[Ausgewählter Auszug]:
══════════

Berlin - Sommertörn 2012

Etappe 3: Durchs Havelland - des Heiligen Römischen Reiches Streusandbüchse
Über die Unter-Havel-Wasserstraße bis auf die Ketziner Havel

Dann geht mal wieder für zehn Minuten die Welt unter. Erst zieht es langsam dunkel im Westen hoch, dann wird der Wind böig und ziemlich stark und danach prasselt es los wie blöd. Blick aus dem Seitenfenster auf die Ketziner Havel. Das was da ankommt ist ein besonders tragischer Fall...

...und ich stehe schon mit Regenjacke in der Plicht weil ich denke der will hier an der ersten möglichen Stelle anlegen. Aber will er nicht, er will zur Slipstelle "Ich habe einen Motorschaden" - da kann ich nur erwidern dass ich mir auch nicht vorstellen konnte dass er zum Spaß im Starkregen rudert - in dem Augenblick hat es sich was mit Starkregen, wie abgestellt und als ich den Fotoapparat draußen habe scheint sogar schon wieder ganz schüchtern die Sonne.

══════════

[Aufgaben]:
A – Beantworten Sie zum Bericht über den Sommertörn kurz diese Fragen:
(i) In welcher Himmelsrichtung zieht es zuerst dunkel hoch?
(ii) Auf welches Gewässer geht der Blick aus dem Seitenfenster?
(iii) Wohin will der Ankommende statt zur ersten möglichen Anlegestelle?
B – Führen Sie den Bericht über den Sommertörn nach seinem letzten Satz weiter.

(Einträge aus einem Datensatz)
══════════

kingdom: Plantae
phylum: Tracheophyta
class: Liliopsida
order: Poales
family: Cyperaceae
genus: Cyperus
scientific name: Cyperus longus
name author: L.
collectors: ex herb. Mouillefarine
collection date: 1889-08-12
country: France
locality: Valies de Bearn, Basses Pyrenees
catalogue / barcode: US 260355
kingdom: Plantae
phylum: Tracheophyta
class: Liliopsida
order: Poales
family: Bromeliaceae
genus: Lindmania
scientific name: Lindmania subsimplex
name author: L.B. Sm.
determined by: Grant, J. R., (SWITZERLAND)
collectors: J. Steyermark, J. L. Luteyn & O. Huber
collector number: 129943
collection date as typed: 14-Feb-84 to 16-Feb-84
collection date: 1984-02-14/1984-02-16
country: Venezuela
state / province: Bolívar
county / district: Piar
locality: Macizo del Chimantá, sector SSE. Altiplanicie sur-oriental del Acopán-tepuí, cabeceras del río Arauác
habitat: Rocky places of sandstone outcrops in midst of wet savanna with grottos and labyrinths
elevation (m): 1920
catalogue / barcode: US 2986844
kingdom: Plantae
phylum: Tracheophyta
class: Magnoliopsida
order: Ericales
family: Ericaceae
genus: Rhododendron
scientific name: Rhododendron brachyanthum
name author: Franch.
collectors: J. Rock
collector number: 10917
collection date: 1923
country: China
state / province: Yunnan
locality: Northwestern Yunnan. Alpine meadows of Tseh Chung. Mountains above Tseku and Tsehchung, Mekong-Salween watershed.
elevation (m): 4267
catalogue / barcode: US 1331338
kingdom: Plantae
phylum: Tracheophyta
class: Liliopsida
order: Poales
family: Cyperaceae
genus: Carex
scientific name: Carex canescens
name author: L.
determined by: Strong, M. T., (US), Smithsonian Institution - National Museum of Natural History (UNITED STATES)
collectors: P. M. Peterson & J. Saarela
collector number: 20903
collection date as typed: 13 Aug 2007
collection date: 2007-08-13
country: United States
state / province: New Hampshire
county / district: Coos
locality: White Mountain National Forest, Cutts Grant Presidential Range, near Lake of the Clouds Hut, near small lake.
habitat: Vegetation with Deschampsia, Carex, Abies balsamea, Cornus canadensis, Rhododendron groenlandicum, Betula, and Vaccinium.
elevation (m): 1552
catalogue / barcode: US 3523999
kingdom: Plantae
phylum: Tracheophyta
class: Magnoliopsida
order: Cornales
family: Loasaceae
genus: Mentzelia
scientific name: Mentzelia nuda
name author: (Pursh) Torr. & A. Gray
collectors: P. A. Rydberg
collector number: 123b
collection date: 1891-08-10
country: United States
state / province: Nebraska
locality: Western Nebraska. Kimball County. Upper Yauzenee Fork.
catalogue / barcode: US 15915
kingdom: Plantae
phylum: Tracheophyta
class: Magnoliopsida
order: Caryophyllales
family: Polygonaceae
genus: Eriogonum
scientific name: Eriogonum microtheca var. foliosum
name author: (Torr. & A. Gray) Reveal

══════════

[Lösungen]:
A –
(i) Im Westen.
(ii) Auf die Ketziner Havel.
(iii) Zur Slipstelle.

B –
Eine Viertelstunde später ist das Teakdeck trocken, Polster und Kissen liegen wieder draußen und der Sommer geht weiter. Die Temperaturen sind sofort wieder angenehm, die kurze Abkühlung in den Schauern ist schnell wett gemacht. Nur auf Morgen schaue ich mit etwas Sorgenfalten: Waren es bisher drei und vier Windstärken so ist für den nächsten Tag eine deutliche Änderung vorher gesagt. Bis 7 bft - und das ist schon eine andere Klasse!. Westwind dazu, der würde uns also von achtern erwischen und wir überlegen ob wir das Boot nicht drehen sollen.